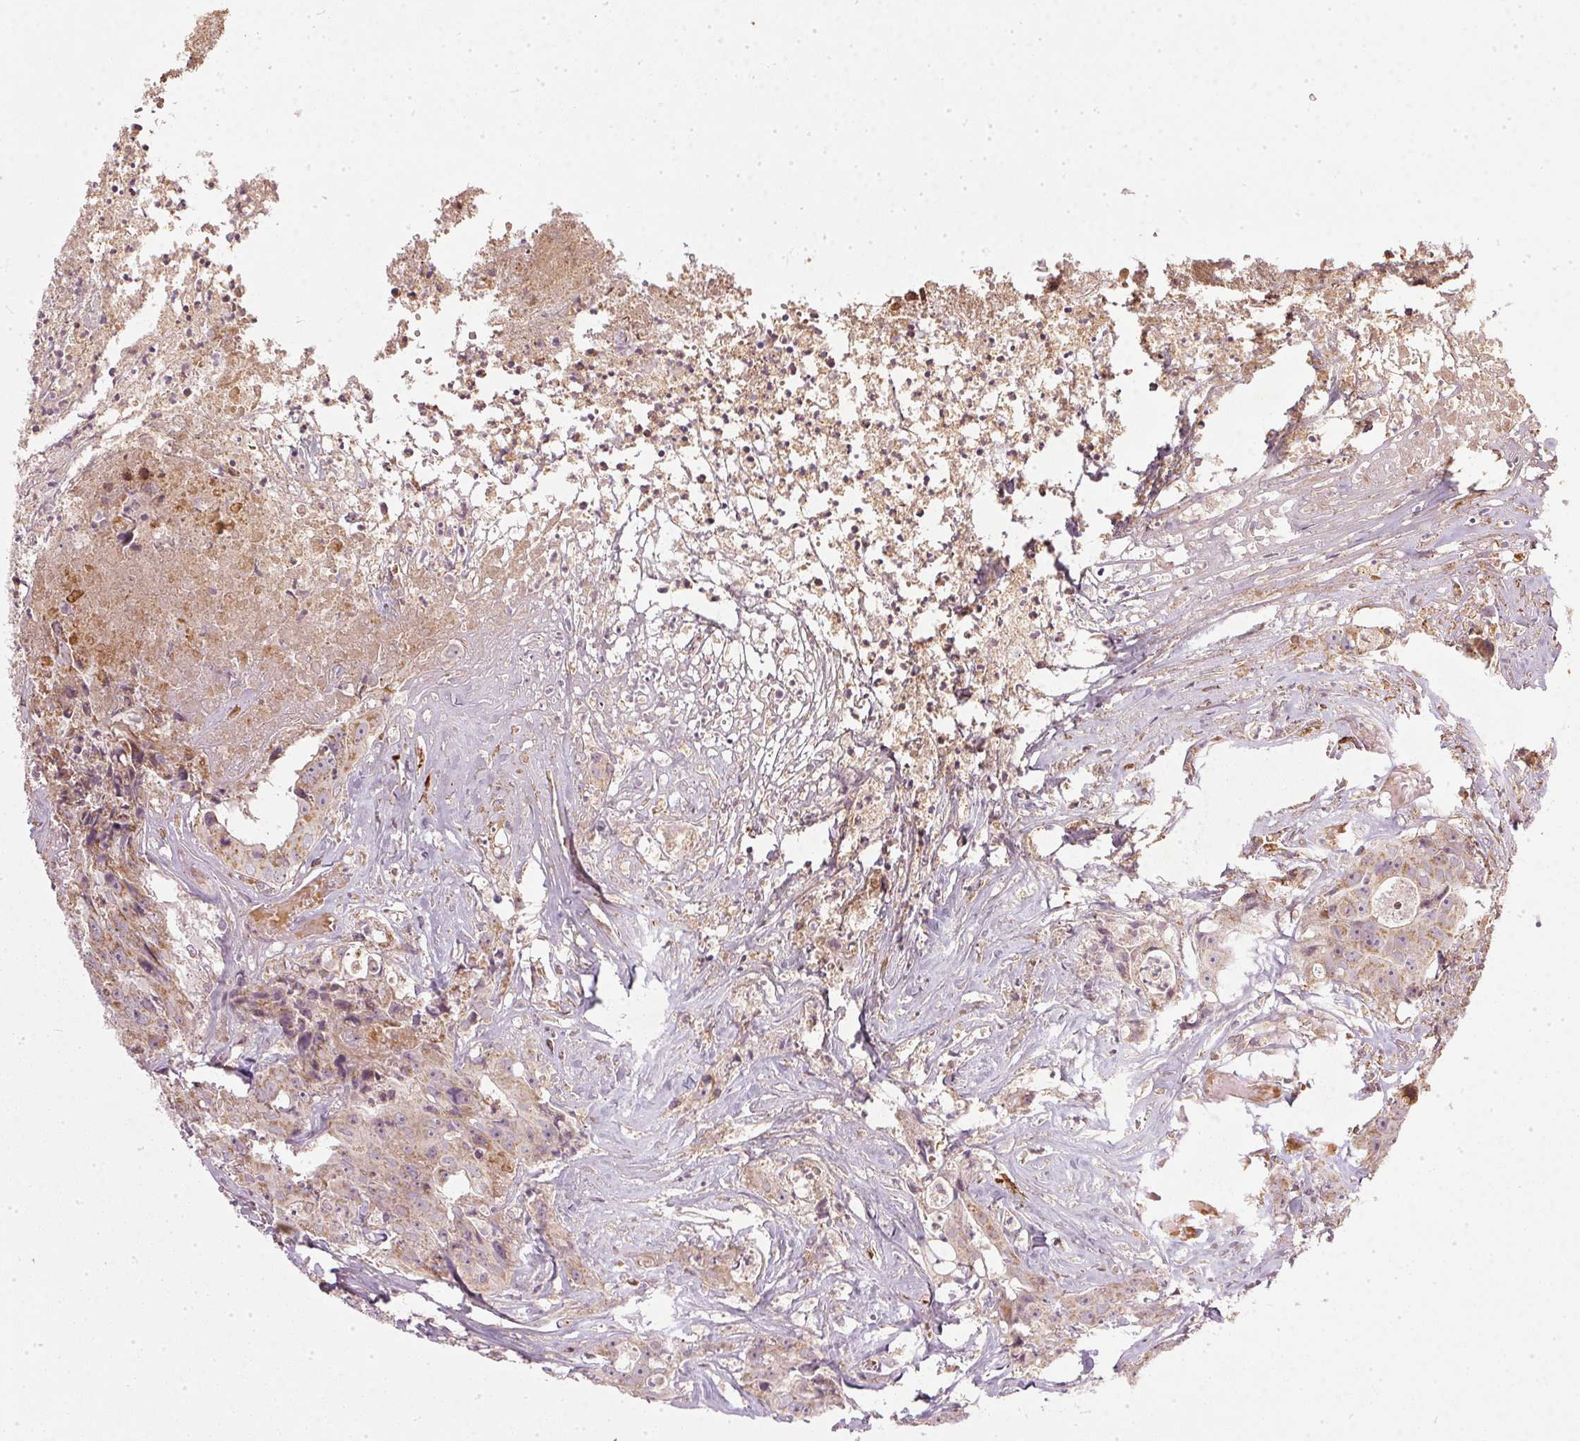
{"staining": {"intensity": "weak", "quantity": ">75%", "location": "cytoplasmic/membranous"}, "tissue": "colorectal cancer", "cell_type": "Tumor cells", "image_type": "cancer", "snomed": [{"axis": "morphology", "description": "Adenocarcinoma, NOS"}, {"axis": "topography", "description": "Rectum"}], "caption": "Protein expression by IHC exhibits weak cytoplasmic/membranous positivity in approximately >75% of tumor cells in colorectal adenocarcinoma. (DAB = brown stain, brightfield microscopy at high magnification).", "gene": "NADK2", "patient": {"sex": "female", "age": 62}}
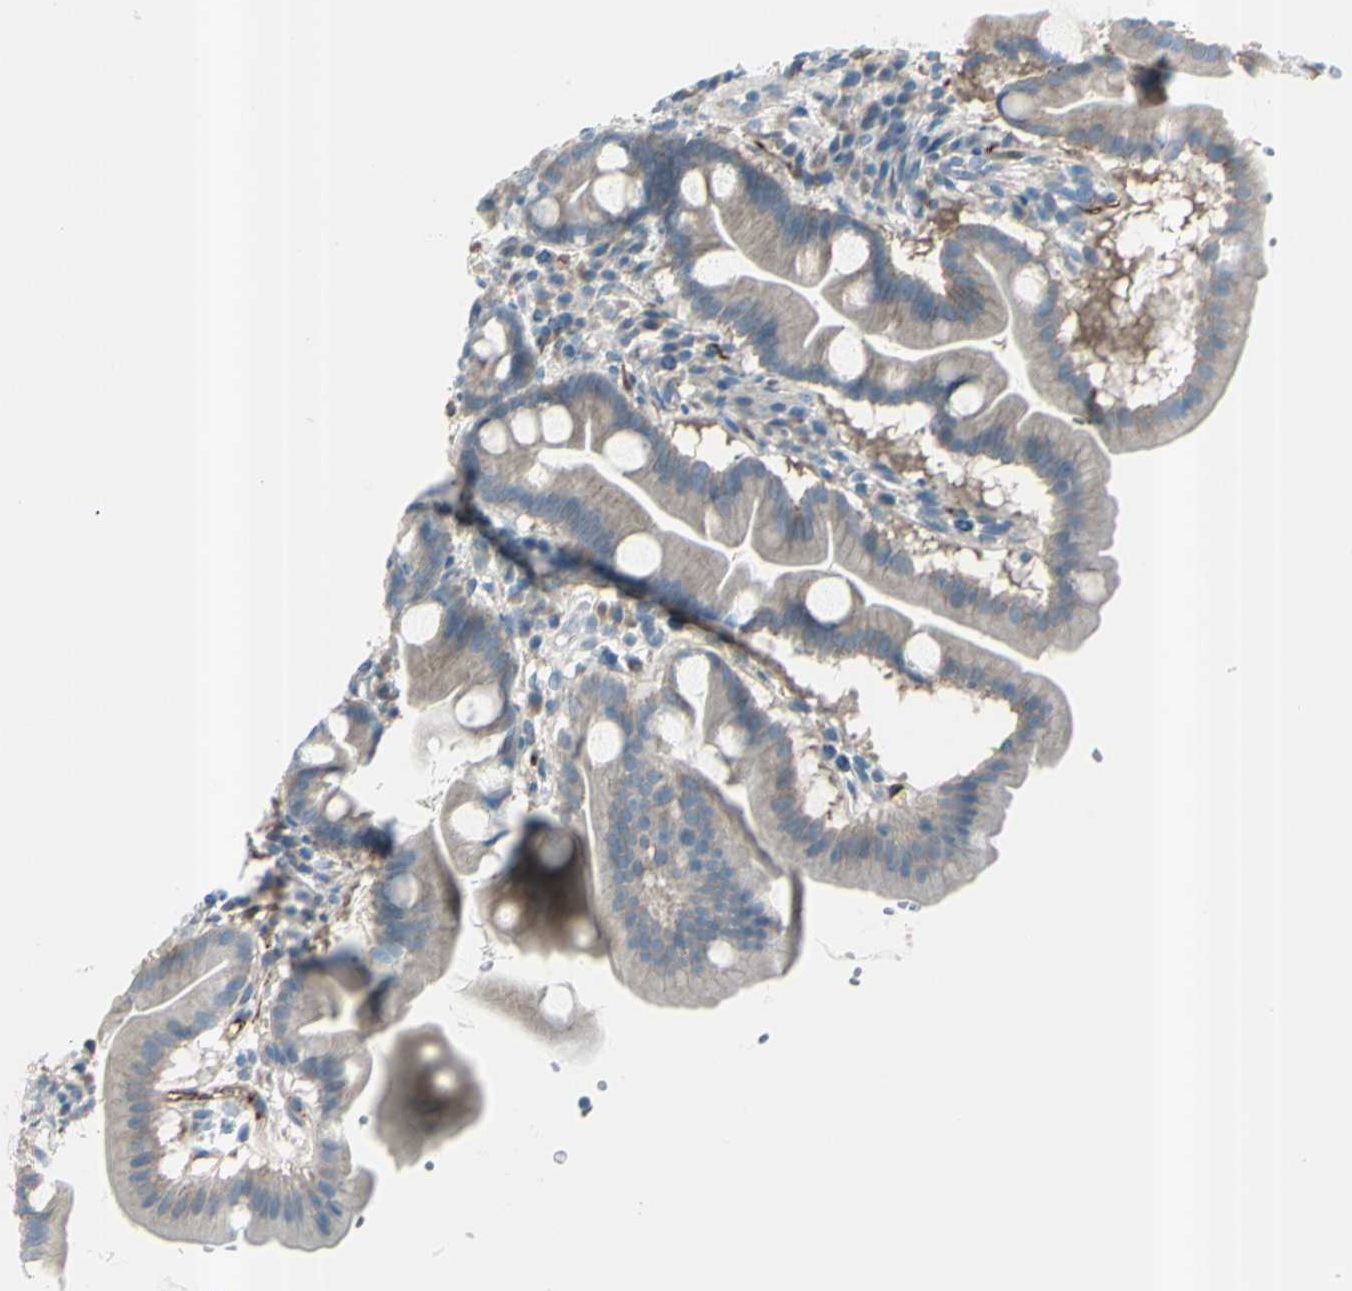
{"staining": {"intensity": "moderate", "quantity": "25%-75%", "location": "cytoplasmic/membranous"}, "tissue": "duodenum", "cell_type": "Glandular cells", "image_type": "normal", "snomed": [{"axis": "morphology", "description": "Normal tissue, NOS"}, {"axis": "topography", "description": "Duodenum"}], "caption": "IHC histopathology image of benign duodenum: human duodenum stained using immunohistochemistry demonstrates medium levels of moderate protein expression localized specifically in the cytoplasmic/membranous of glandular cells, appearing as a cytoplasmic/membranous brown color.", "gene": "GPR34", "patient": {"sex": "male", "age": 50}}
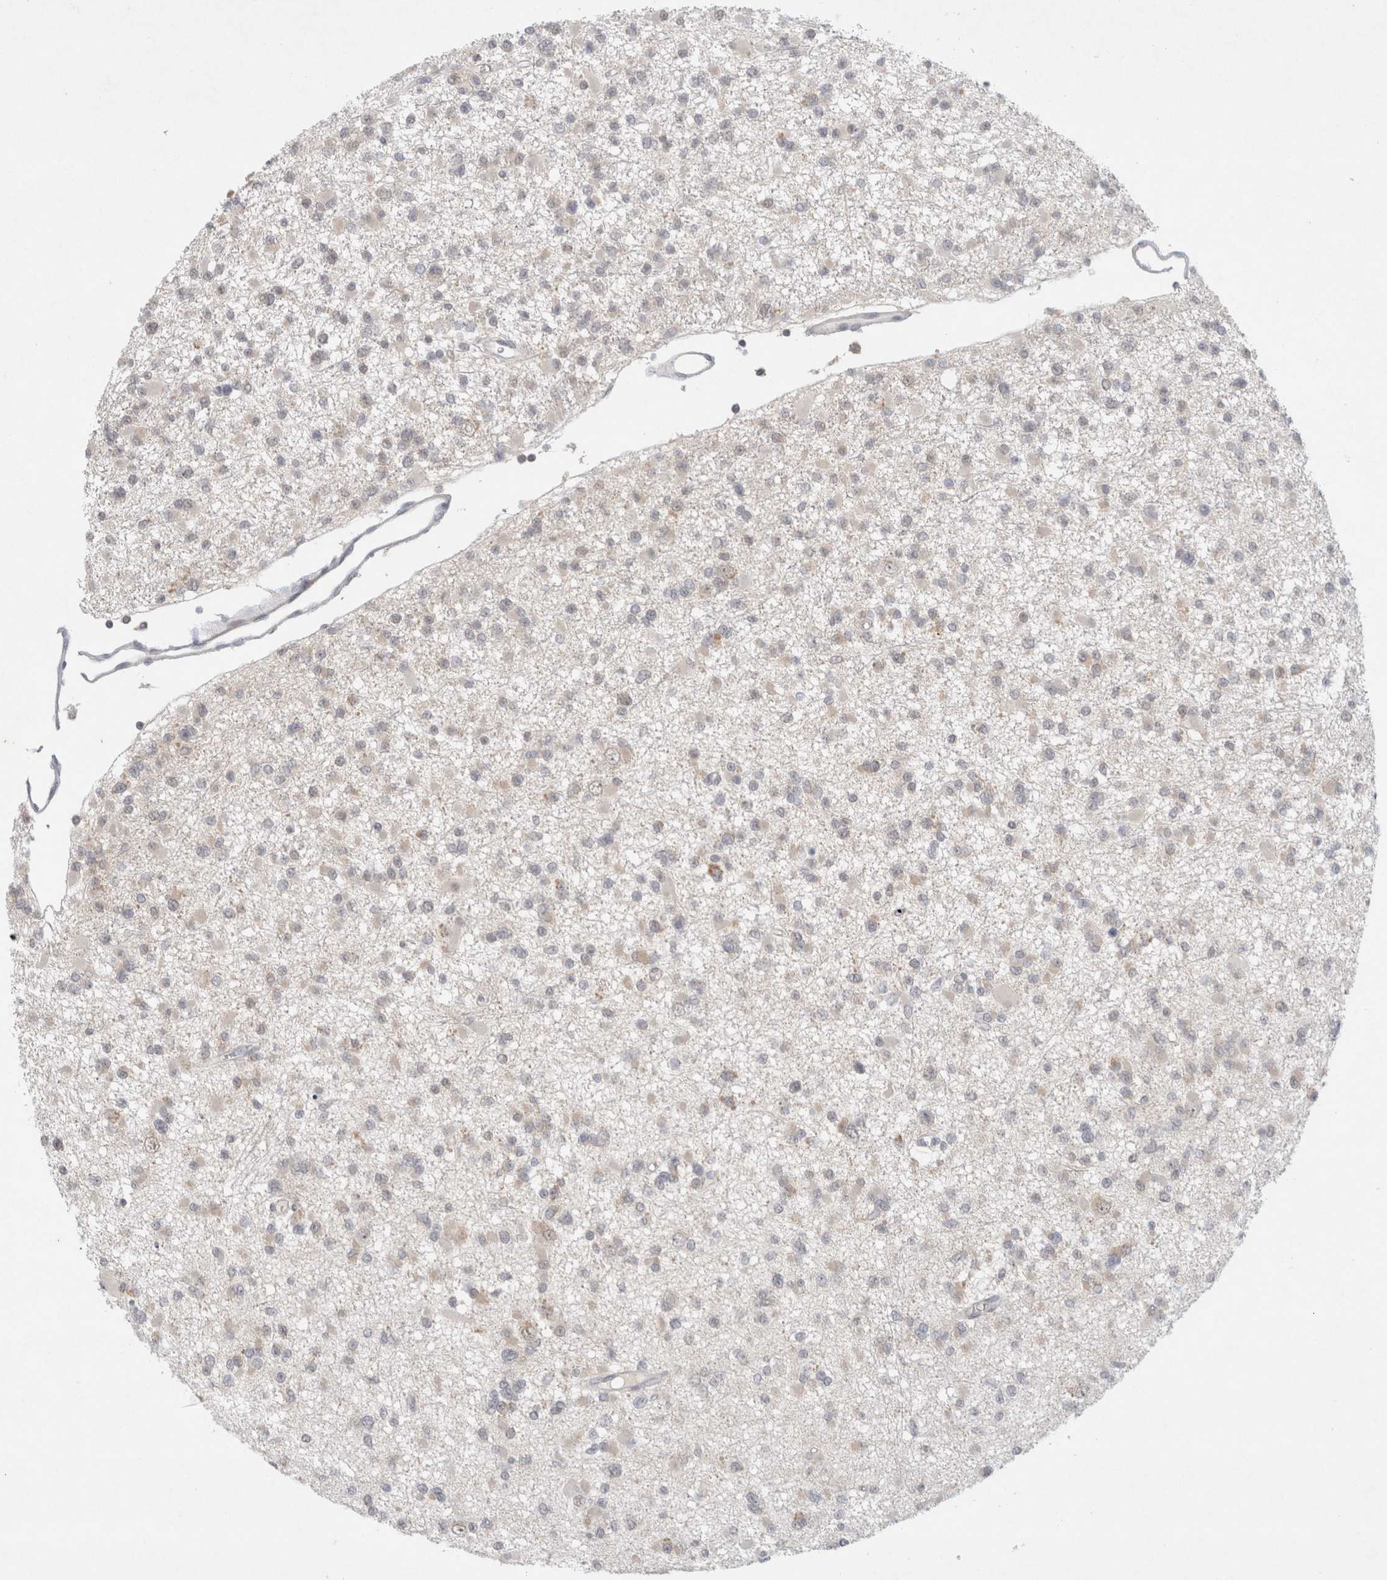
{"staining": {"intensity": "weak", "quantity": "<25%", "location": "cytoplasmic/membranous"}, "tissue": "glioma", "cell_type": "Tumor cells", "image_type": "cancer", "snomed": [{"axis": "morphology", "description": "Glioma, malignant, Low grade"}, {"axis": "topography", "description": "Brain"}], "caption": "The IHC photomicrograph has no significant positivity in tumor cells of malignant glioma (low-grade) tissue.", "gene": "FBXO42", "patient": {"sex": "female", "age": 22}}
= = = = =
#### [Exercise]
Count how many lines above contain the word "female". Reply with the number alone.

#### [Answer to the problem]
2